In yen terms, Aflac Japan’s net earned premiums declined 4.8% in Q2 2025 due to prior reinsurance transactions and older policies shifting to “paid-up” status—meaning the customer has paid all required premiums. However, dollar-reported numbers were improved by a 7.7% stronger yen, with net earned premiums up 2.7% and total adjusted revenues (non-GAAP) up 1.0%. Pre-tax adjusted earnings for the Japan segment fell 8.6% to $790 million. The pretax adjusted profit margin for the Japan segment compressed to 32.0% from 35.3% the prior year, mainly due to a decline in revenue and an increase in expenses. Japan’s third sector remains highly competitive, particularly in medical insurance, but management noted that cancer products (where Aflac leads the market) are performing especially well due to the new launch.

In the U.S. Aflac grew net earned premiums by 3.4% and saw new sales rise 2.7% to $340 million, led by group life and disability products. The U.S. segment’s pre-tax adjusted earnings crept up 1.3% to $388 million, while its pretax adjusted profit margin held steady at 22.5%. However, Adjusted net investment income for the U.S. fell 5.0% due to lower rates on floating-rate investments. On the technology side, the company continues to invest in its digital platforms, though no specific cost data was disclosed this period.

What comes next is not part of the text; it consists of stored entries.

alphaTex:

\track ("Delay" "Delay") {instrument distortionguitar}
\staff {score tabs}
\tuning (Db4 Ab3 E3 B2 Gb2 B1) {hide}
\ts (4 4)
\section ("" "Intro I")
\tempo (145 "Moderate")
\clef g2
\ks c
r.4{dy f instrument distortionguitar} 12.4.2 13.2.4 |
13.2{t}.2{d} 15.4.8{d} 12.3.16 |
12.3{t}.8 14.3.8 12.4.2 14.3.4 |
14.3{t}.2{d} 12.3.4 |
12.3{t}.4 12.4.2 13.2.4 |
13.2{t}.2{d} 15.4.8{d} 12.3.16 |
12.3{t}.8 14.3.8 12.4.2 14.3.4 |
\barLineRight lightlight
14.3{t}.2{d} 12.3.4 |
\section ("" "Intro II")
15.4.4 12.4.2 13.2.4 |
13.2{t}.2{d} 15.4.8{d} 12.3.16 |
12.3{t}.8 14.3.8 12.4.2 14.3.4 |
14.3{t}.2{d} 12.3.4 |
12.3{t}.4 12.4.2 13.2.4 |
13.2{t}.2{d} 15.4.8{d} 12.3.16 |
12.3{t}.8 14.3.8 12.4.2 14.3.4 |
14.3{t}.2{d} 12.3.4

Outside these core segments, Corporate and Other operations reported a sizeable adjusted revenue jump of 34.9% to $336 million, resulting mainly from internal reinsurance activity and lower tax credit investments. Pretax adjusted earnings in this area slipped by $3 million compared to the prior year.

Among the factors weighing down company-wide net earnings were sizable investment-related losses—most notably a $421 million net investment loss attributable to derivatives, foreign exchange, and other items, offset only in part by gains in equity securities. Adjusted net investment income was nearly flat year over year at $1.036 billion. Currency shifts, while positive for adjusted EPS (adding $0.04), continue to introduce volatility.

Aflac also reported a 10.9% increase in total acquisition and operating expenses (GAAP). These outpaced top-line gains, putting margin pressure on some business lines.

Dividend, Capital Management, and Balance Sheet

Aflac continued its shareholder return initiatives. The company bought back $829 million in stock and has 30.9 million shares remaining authorized for buyback as of June 30, 2025, lifting the dividend payout to $0.58 per share, up 16.0% over the prior year.

Shareholder equity (GAAP) grew 4.4% to $27.2 billion as of June 30, 2025, while U.S. GAAP book value per share reached $50.86—a 9.6% increase.

Looking Forward: Management’s Views on the Rest of Fiscal 2025

Management maintained a positive strategic tone, with continued focus on margin discipline and product innovation. In the U.S. Aflac expects group and dental lines to continue improving, with focus on underwriting discipline and further digital enhancements to boost agent productivity.

No formal numerical outlook was provided for revenue or profit targets for the next quarter or full fiscal year. However, management expects ongoing buybacks and dividend growth to continue, subject to overall capital generation and market conditions. Persistent headwinds in investment income and higher expenses due to product rollout and technology investments are likely to remain pressure points, but the company’s strong position in Japan and resilient U.S. operations remain the key areas for investors to watch. The quarterly dividend was raised 16.0% to $0.58 per share.

Revenue and net income presented using U.S. generally accepted accounting principles (GAAP) unless otherwise noted.